The Nuclear Energy Institute reckons the nation needs a whopping 65 new nuclear plants to meet new demand and to allow for the retirement some of the more than 100 operating reactors.
l Wind is a bright spot. Wind power has proved more effective for most utilities than they thought, and they are now scrambling to find ways to store wind power as compressed air. But while the West and the North have good wind conditions, the Southeast suffers stagnant air at the time it most needs electricity: the summer. It is an energy option that is not open to every utility and because of its dispersed nature, it is not as manageable as a large coal-fired or nuclear plant.
l Then there is natural gas, which is the most desirable fossil fuel. In the past 25 years, the use of natural gas to turn utility turbines has grown exponentially, from 0 to 30 percent of generation. The trouble is that there is not that much indigenous natural gas around, and there are demands on it for home heating, cooking and fertilizer manufacturing, which are seen as higher uses than making electricity.
This has led to a boom in the import of liquefied natural gas from Asia and the Middle East.

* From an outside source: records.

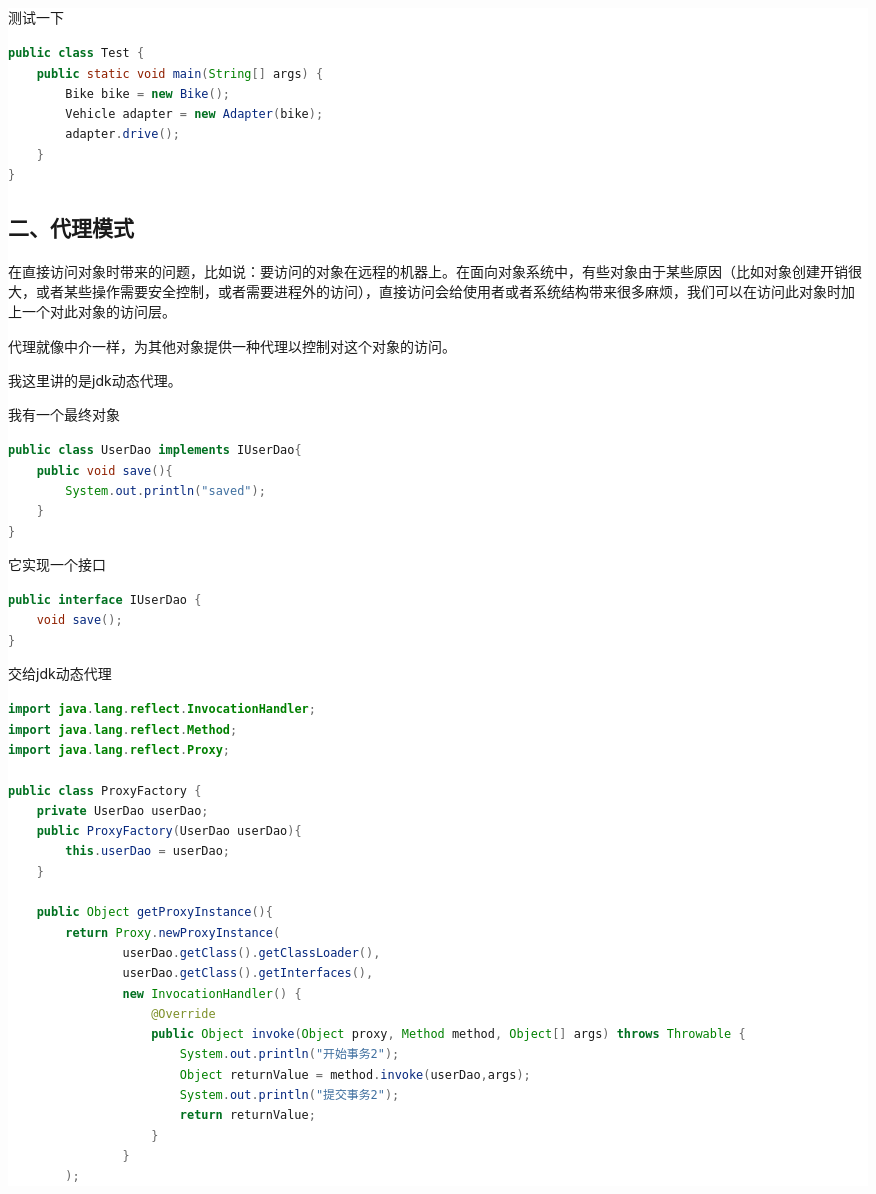 测试一下

```java
public class Test {
    public static void main(String[] args) {
        Bike bike = new Bike();
        Vehicle adapter = new Adapter(bike);
        adapter.drive();
    }
}
```



## 二、代理模式

在直接访问对象时带来的问题，比如说：要访问的对象在远程的机器上。在面向对象系统中，有些对象由于某些原因（比如对象创建开销很大，或者某些操作需要安全控制，或者需要进程外的访问），直接访问会给使用者或者系统结构带来很多麻烦，我们可以在访问此对象时加上一个对此对象的访问层。

代理就像中介一样，为其他对象提供一种代理以控制对这个对象的访问。

我这里讲的是jdk动态代理。



我有一个最终对象

```java
public class UserDao implements IUserDao{
    public void save(){
        System.out.println("saved");
    }
}
```

它实现一个接口

```java
public interface IUserDao {
    void save();
}
```

交给jdk动态代理

```java
import java.lang.reflect.InvocationHandler;
import java.lang.reflect.Method;
import java.lang.reflect.Proxy;

public class ProxyFactory {
    private UserDao userDao;
    public ProxyFactory(UserDao userDao){
        this.userDao = userDao;
    }

    public Object getProxyInstance(){
        return Proxy.newProxyInstance(
                userDao.getClass().getClassLoader(),
                userDao.getClass().getInterfaces(),
                new InvocationHandler() {
                    @Override
                    public Object invoke(Object proxy, Method method, Object[] args) throws Throwable {
                        System.out.println("开始事务2");
                        Object returnValue = method.invoke(userDao,args);
                        System.out.println("提交事务2");
                        return returnValue;
                    }
                }
        );
```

But James Rodgers, chief executive officer of Duke Energy, which is a large gas seller as well as a major electric utility, says that this is a dangerous route. By the time the gas gets here, after it has been liquefied and transported in an oil-burning tanker, Rodgers says it is only 20 percent less polluting than coal. Worse, he says this will harness U.S. electric rates to the global cost of oil and gas. That way he sees ruin.
Like their compatriots in the oil industry, utility executives talk a lot about technology coming to the rescue. But so far, there has been nothing that suggests a revolution akin to the one that transformed telephony is in sight. The only really happy thing here in Toronto is the realization that the plug-in hybrid car is coming, and that it will boost utilities’ revenues by recharging overnight when there is a surplus of electricity.